Restate, exactly as written, the entries below from the line that holds "laptop: present [275,147,357,215]" through the line that holds "waste bin: present". Pictures are not part of the copy.

▶ **Dataset extract**
-*-*-

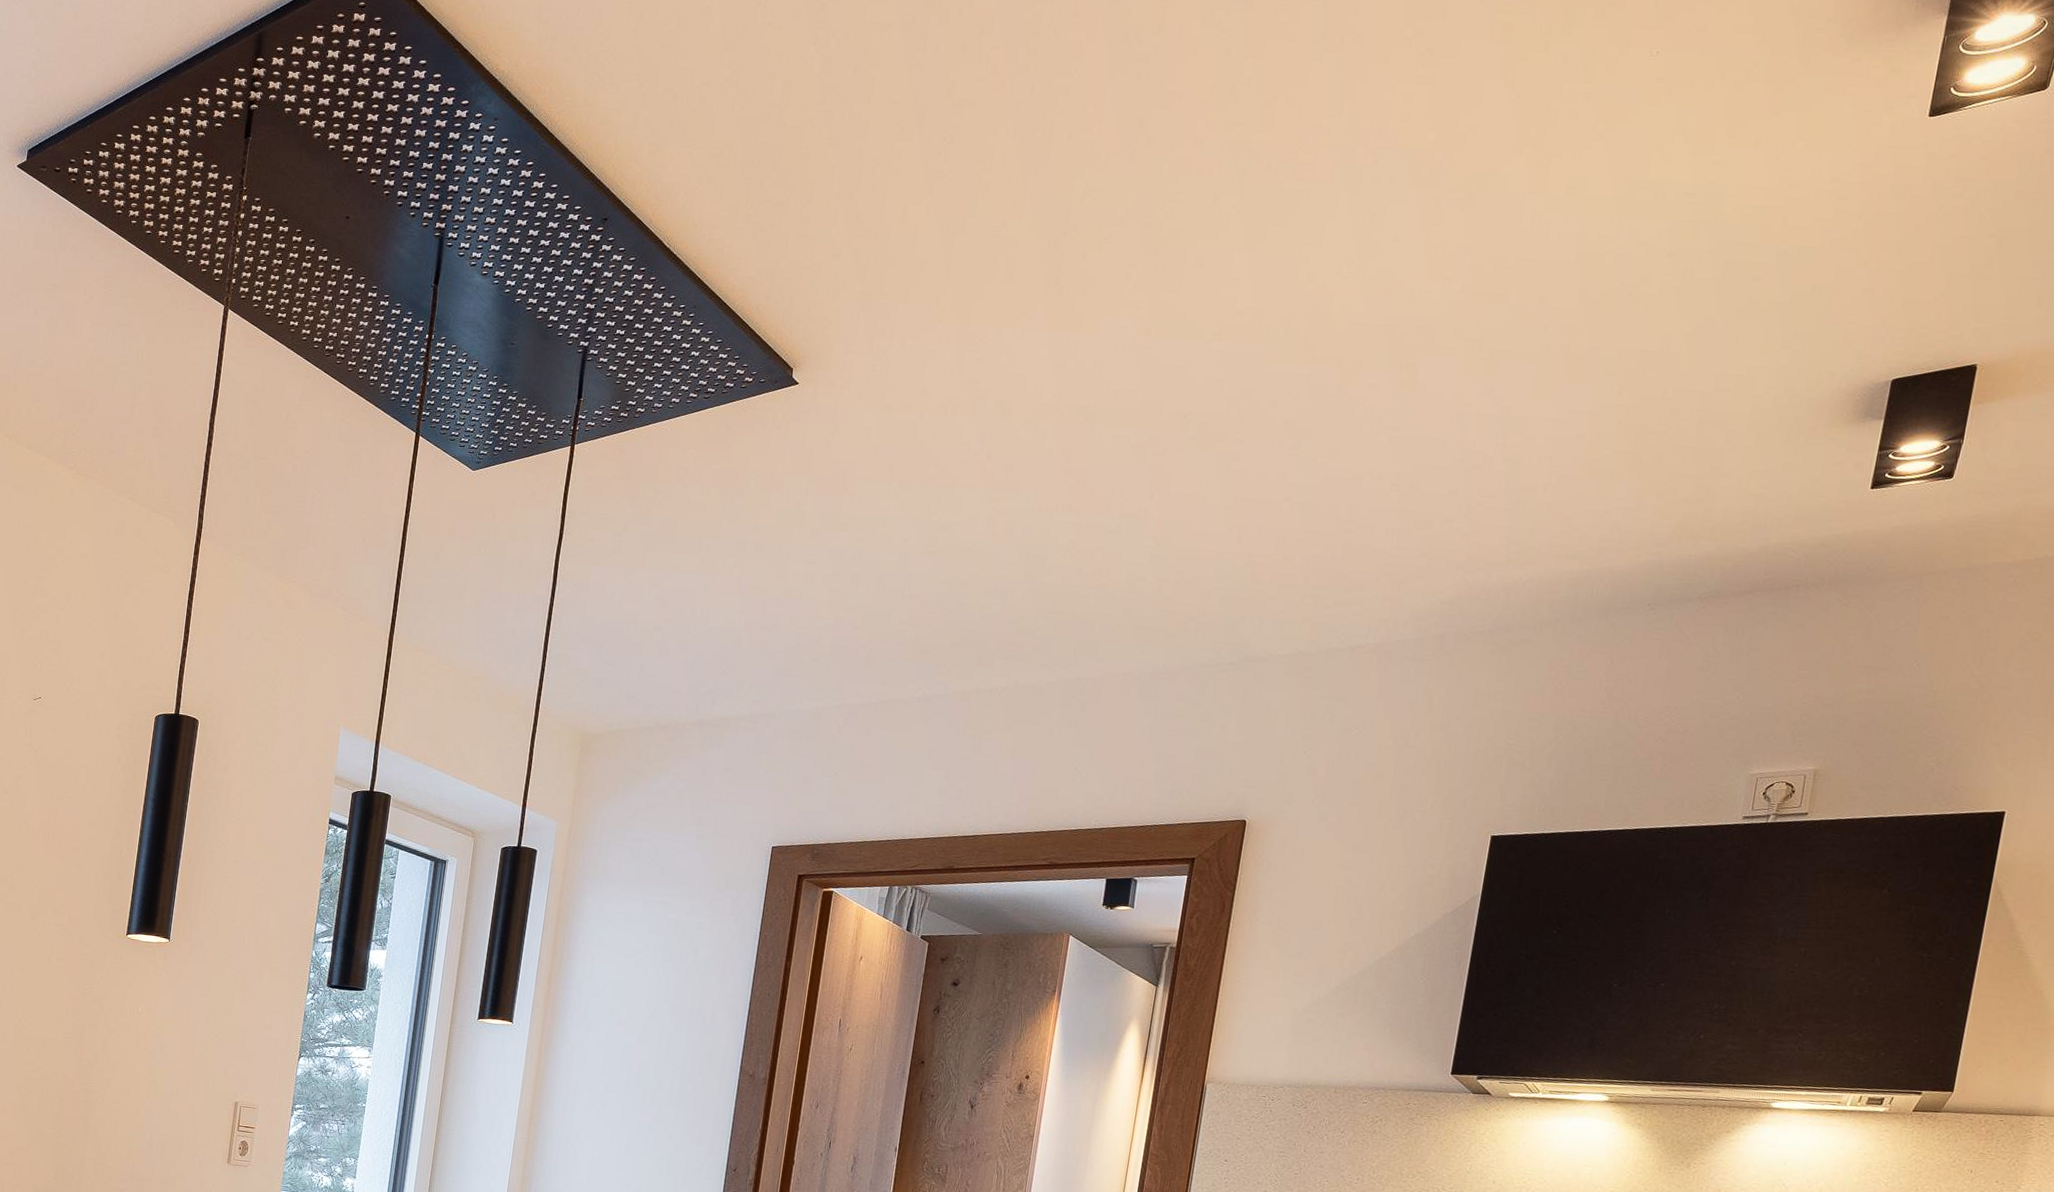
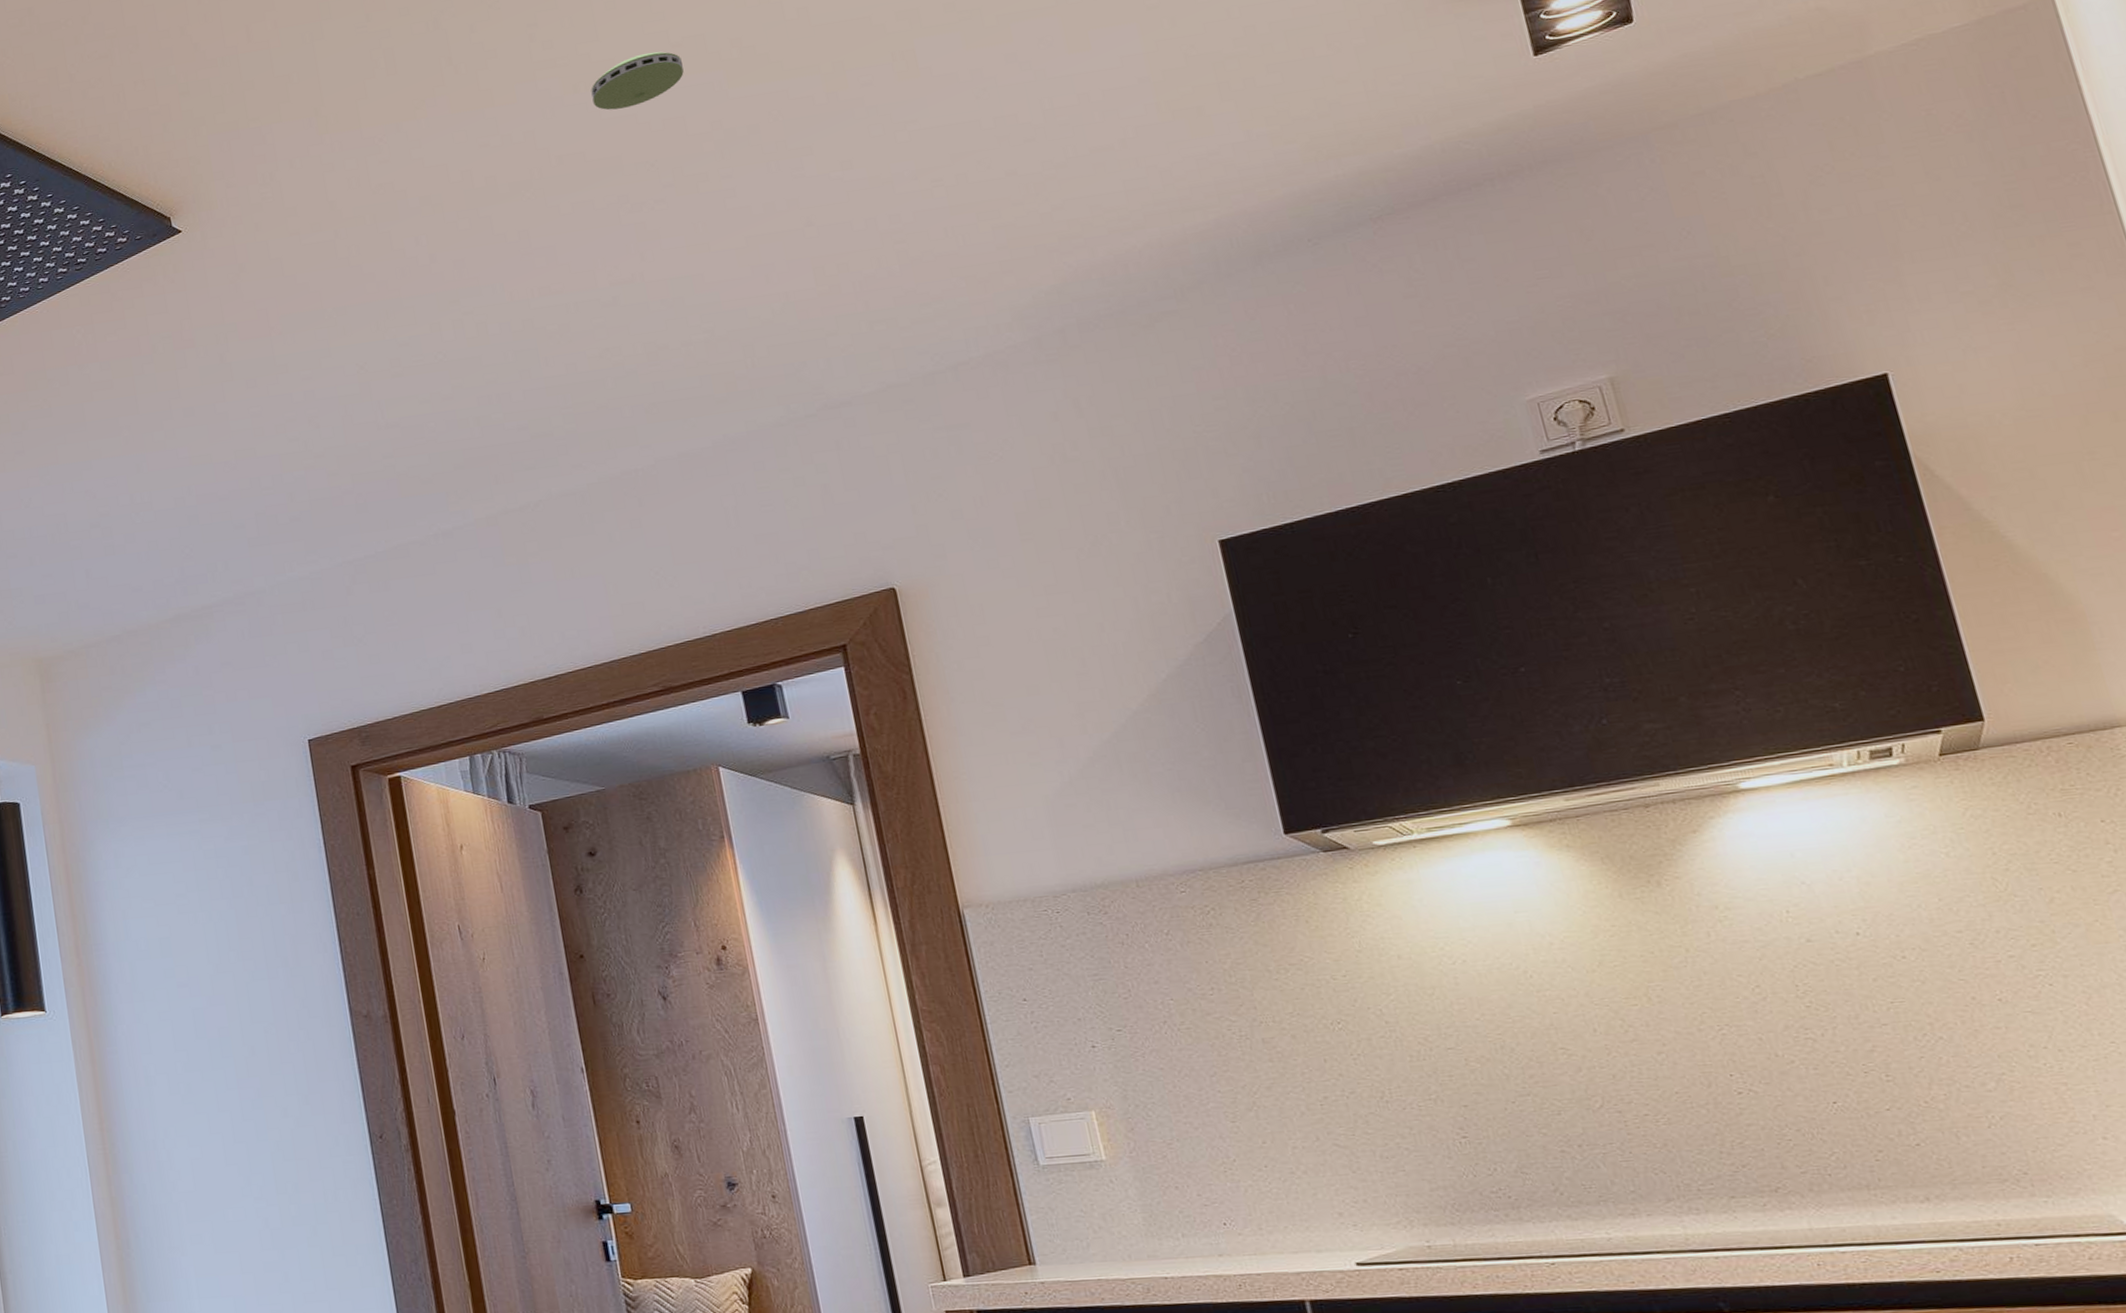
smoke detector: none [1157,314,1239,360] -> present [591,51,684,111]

-*-*-

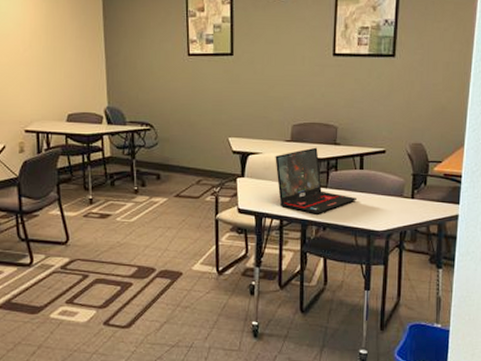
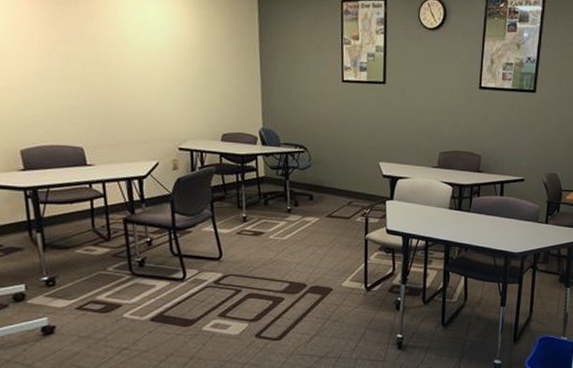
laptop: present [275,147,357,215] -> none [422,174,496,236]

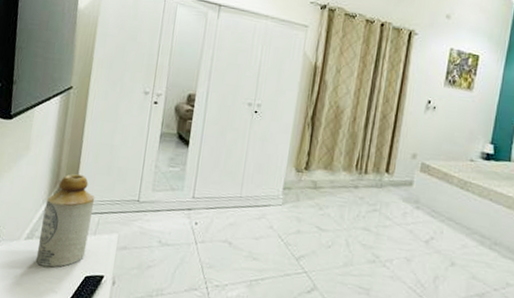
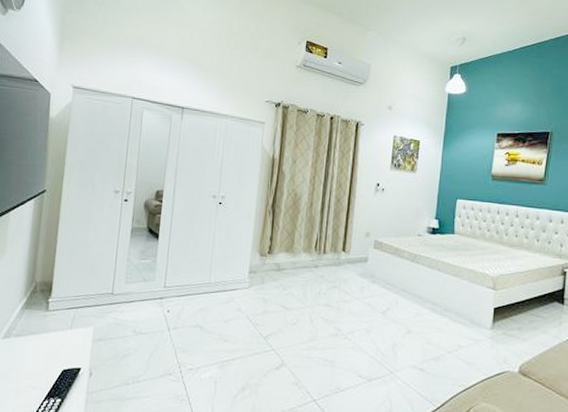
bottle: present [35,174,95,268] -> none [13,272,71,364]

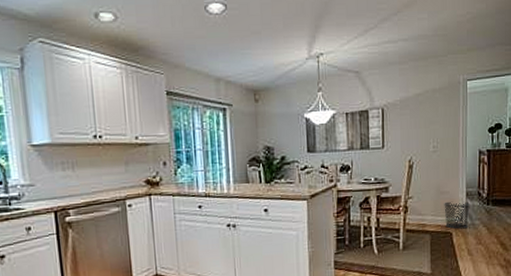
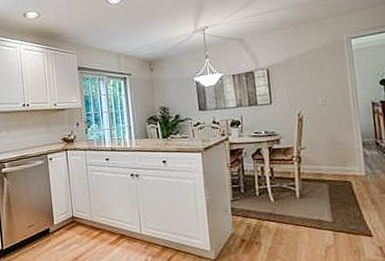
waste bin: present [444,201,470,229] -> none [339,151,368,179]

-*-*-

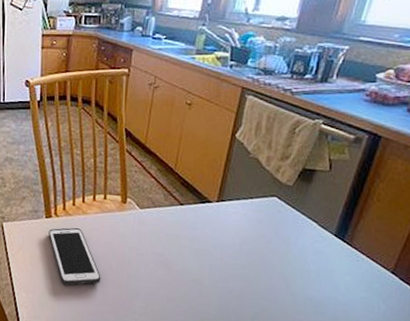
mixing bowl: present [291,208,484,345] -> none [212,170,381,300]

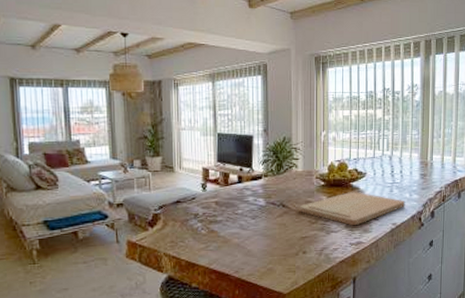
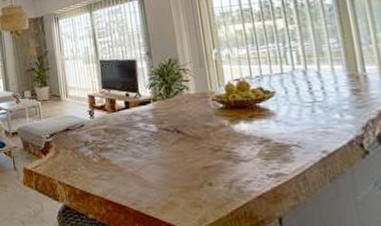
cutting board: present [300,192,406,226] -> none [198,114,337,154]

-*-*-

▶ **Result**
laptop: present [275,147,357,215] -> none [422,174,496,236]

bottle: present [35,174,95,268] -> none [13,272,71,364]

waste bin: present [444,201,470,229] -> none [339,151,368,179]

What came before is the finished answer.